___ Records to use
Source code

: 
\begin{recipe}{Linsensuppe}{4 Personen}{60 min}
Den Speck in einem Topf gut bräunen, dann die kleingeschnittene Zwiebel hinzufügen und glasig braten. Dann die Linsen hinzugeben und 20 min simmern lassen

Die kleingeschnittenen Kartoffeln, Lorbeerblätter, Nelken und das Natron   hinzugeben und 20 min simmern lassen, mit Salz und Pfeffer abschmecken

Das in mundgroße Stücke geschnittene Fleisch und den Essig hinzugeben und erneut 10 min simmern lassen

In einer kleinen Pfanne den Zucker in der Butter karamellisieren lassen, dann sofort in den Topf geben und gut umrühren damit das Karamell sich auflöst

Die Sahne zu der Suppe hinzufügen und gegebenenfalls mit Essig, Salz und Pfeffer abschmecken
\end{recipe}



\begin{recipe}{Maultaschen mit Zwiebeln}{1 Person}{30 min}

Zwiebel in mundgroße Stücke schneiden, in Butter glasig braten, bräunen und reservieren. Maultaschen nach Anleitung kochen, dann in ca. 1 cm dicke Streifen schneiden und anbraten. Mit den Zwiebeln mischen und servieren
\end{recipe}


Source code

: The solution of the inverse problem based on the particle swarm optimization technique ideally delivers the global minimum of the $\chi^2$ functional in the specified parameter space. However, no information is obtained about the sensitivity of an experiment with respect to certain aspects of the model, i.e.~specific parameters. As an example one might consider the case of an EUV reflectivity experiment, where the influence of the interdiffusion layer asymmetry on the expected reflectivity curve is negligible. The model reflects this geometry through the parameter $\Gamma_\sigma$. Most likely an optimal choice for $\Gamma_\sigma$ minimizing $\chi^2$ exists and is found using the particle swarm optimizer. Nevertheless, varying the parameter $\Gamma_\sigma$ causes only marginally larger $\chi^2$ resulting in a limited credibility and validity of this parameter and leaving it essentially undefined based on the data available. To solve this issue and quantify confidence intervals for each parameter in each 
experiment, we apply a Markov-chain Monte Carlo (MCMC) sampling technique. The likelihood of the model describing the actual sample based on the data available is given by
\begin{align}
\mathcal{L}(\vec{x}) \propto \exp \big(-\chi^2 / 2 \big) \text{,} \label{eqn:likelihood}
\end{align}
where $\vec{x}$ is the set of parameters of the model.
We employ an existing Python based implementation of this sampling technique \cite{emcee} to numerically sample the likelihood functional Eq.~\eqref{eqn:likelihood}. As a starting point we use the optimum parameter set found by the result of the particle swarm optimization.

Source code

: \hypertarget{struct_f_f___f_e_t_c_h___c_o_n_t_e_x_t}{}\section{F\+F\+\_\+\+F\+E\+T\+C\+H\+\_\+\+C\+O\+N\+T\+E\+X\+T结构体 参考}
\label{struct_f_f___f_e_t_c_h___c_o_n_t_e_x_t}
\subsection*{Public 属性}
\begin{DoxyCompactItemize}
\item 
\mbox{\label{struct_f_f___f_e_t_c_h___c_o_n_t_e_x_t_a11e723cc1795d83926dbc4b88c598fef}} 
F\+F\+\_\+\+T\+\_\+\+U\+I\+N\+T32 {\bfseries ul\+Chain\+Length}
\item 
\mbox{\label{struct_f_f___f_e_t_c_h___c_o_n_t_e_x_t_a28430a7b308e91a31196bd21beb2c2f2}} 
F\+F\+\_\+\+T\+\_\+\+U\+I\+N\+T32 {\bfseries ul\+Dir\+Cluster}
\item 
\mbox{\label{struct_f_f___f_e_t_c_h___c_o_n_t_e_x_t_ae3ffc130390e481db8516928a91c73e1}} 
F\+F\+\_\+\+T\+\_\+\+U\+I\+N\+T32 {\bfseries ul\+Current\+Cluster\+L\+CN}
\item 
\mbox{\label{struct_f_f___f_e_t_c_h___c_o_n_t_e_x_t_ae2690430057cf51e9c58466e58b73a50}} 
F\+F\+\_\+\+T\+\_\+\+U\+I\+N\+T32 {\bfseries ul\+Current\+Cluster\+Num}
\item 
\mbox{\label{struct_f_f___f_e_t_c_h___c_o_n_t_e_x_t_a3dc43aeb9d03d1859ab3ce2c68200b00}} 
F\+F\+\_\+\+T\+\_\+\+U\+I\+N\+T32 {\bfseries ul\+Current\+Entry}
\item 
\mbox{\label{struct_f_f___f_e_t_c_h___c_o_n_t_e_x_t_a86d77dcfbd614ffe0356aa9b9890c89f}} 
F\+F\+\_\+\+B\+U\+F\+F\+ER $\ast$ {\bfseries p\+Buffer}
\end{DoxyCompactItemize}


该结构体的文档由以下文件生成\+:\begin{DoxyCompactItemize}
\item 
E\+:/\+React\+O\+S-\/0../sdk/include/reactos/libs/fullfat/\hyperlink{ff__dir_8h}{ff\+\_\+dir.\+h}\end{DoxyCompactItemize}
______
- [Required work]
How many of the lines above include the word "mbox"? State that number and nothing else.

- [Your response]
6